文書抜粋
──────────────────────────────
弁護士、不動産鑑定士、司法書士との連携により顧客の立場に立ったワンストップサービスと、あらゆるニーズに応える総合力をもって多岐にわたる業務展開をしている。

公式サイト:https://www.ht-tax.or.jp

賃貸住宅の相続手続きの流れ

賃貸住宅の相続において、大まかな流れは以下のとおりです。

1.相続人の確定、遺言書の確認、遺産分割協議
2.相続財産の把握
3.相続登記の申請

それぞれの手続きを詳しく見ていきましょう。

1.相続人の確定、遺言書の確認、遺産分割協議

まず、被相続人(亡くなった方)の出生から死亡に至るまでの戸籍謄本、相続人全員の戸籍謄本を市区町村役場から取り寄せて、法定相続人の範囲を確認します。

次に、遺言書の有無を確認しましょう。自筆証書遺言が見つかった場合は、下記のサイトをご参照ください。

【参考サイト】遺言書の検認|裁判所

遺言書がない場合や、相続人で相談して遺産を分けることになった場合、相続人全員で遺産分割協議を行います(相続人が1人の場合は不要)。

遺産分割協議は、合意に至るまで一定の時間がかかります。遺産分割には期限がありませんが、相続税の申告期限(相続開始日から10か月)以内に遺産分割がまとまらない場合、税務上のメリットが受けられなくなることもあるので注意しましょう。

話し合いで遺産分割できない場合、家庭裁判所の調停や審判で分割することになる可能性があります。遺産分割がまとまらないときは、相続に強い弁護士や税理士などの専門家に相談しましょう。

2.相続財産の把握

賃貸住宅の相続には、相続財産を把握することが重要です。相続の対象は土地や建物、有価証券や現金に加え、借入金などの負債も対象となります。

負債の方が多いなど、相続人が経営を引き継ぎたくない場合には相続放棄という選択も可能です。相続放棄は相続が発生してから原則3ヶ月以内に行う必要があります。

【参考サイト】相続の放棄の申述|裁判所

ただし、不動産の管理方法を見直すことで収支の改善につながったり、賃貸住宅を売却することで負債を完済できたりする可能性もあります。「負債があるので、親の不動産を相続すべきか迷っている」という方は、相続対策に強い税理士や不動産会社にご相談ください。

3.相続登記の申請

遺産分割協議や遺言書などで、賃貸住宅を相続する人が決まったら、管轄の法務局で相続登記(相続する不動産の不動産登記簿の名義変更)を申請する必要があります。

令和6年(2024年)4月から、相続登記が義務化されました。そのため、相続したことを知った日から3年以内に登記をする必要があります。正当な理由なく義務に違反する場合、10万円以下の過料が科される可能性があるため注意しましょう。
──────────────────────────────
記述問題 a
提供データの行をすべて、一字一句変えずに繰り返してください。画像は回答に含めないでください。
文書抜粋と提供データの各行は、互いに関係がありません。

提供データ
──────────────────────────────
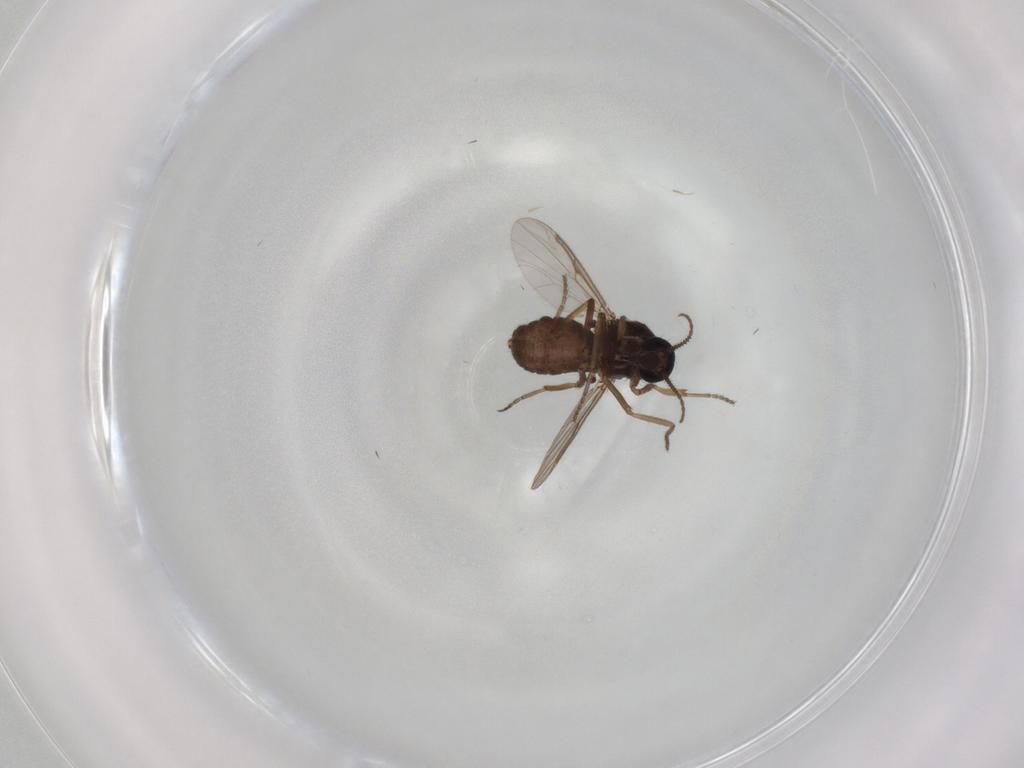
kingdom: Animalia
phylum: Arthropoda
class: Insecta
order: Diptera
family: Ceratopogonidae
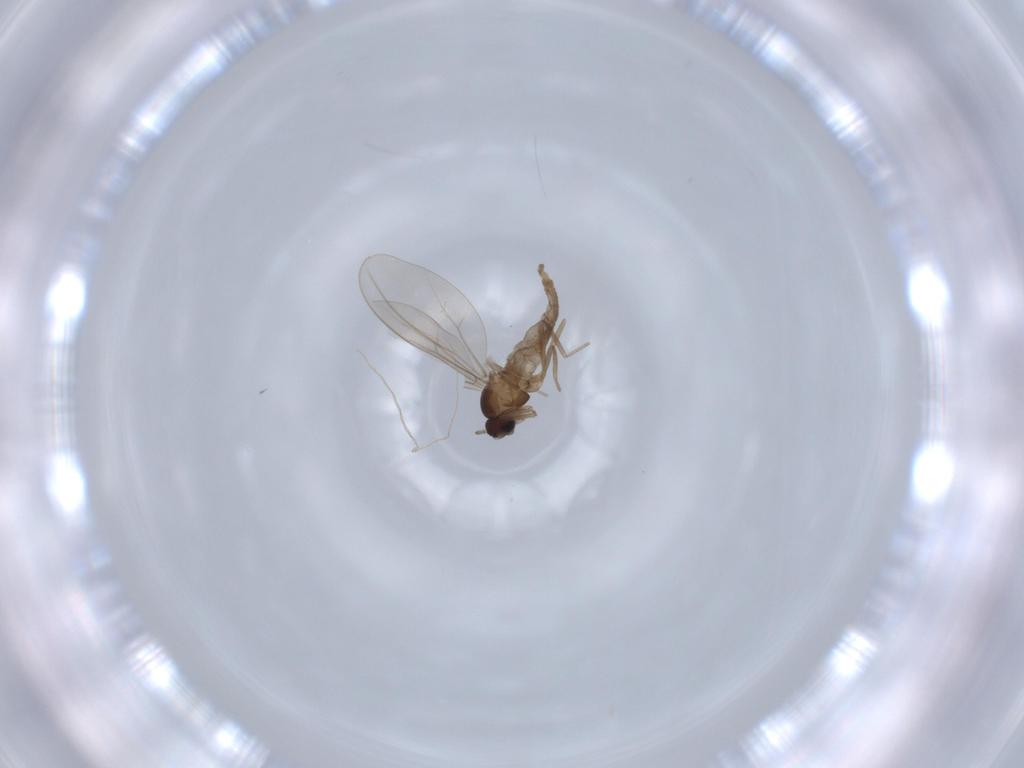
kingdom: Animalia
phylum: Arthropoda
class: Insecta
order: Diptera
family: Cecidomyiidae
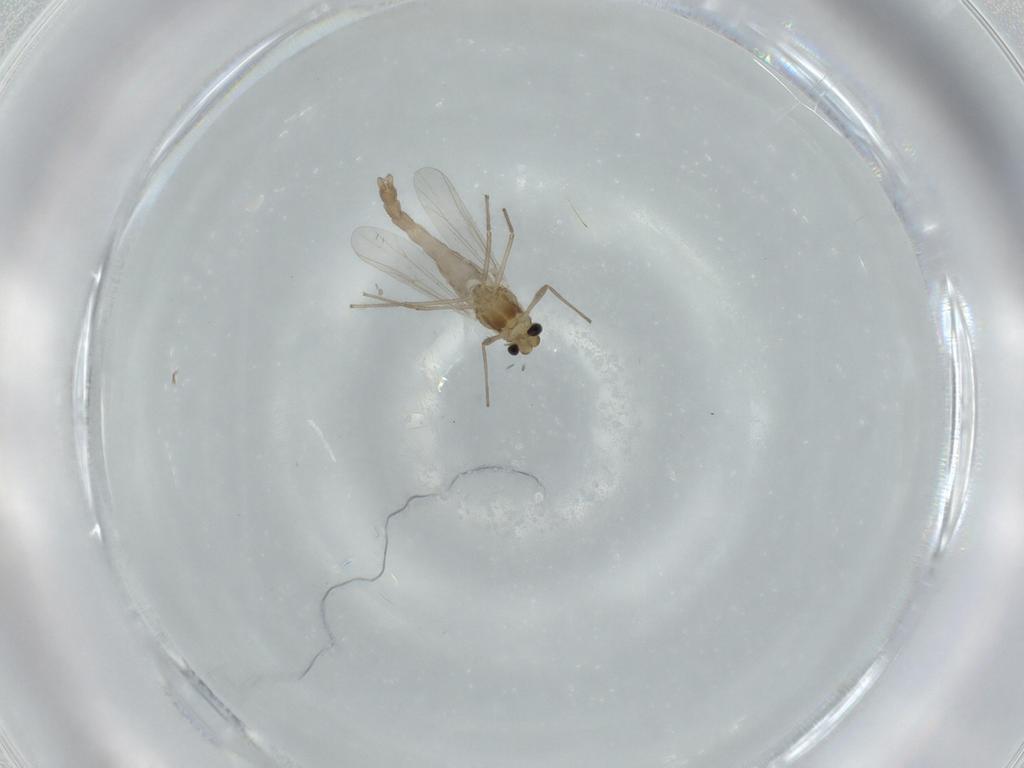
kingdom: Animalia
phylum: Arthropoda
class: Insecta
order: Diptera
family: Chironomidae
──────────────────────────────
記述問題 b
文書抜粋の一部を正確に書き写してください。「それぞれの手続きを詳しく見ていきましょう。」を含む箇所から始め、「記のサイトをご参照ください。」の直後で終えてください。

最終結果 a
kingdom: Animalia
phylum: Arthropoda
class: Insecta
order: Diptera
family: Ceratopogonidae
kingdom: Animalia
phylum: Arthropoda
class: Insecta
order: Diptera
family: Cecidomyiidae
kingdom: Animalia
phylum: Arthropoda
class: Insecta
order: Diptera
family: Chironomidae

最終結果 b
それぞれの手続きを詳しく見ていきましょう。

1.相続人の確定、遺言書の確認、遺産分割協議

まず、被相続人(亡くなった方)の出生から死亡に至るまでの戸籍謄本、相続人全員の戸籍謄本を市区町村役場から取り寄せて、法定相続人の範囲を確認します。

次に、遺言書の有無を確認しましょう。自筆証書遺言が見つかった場合は、下記のサイトをご参照ください。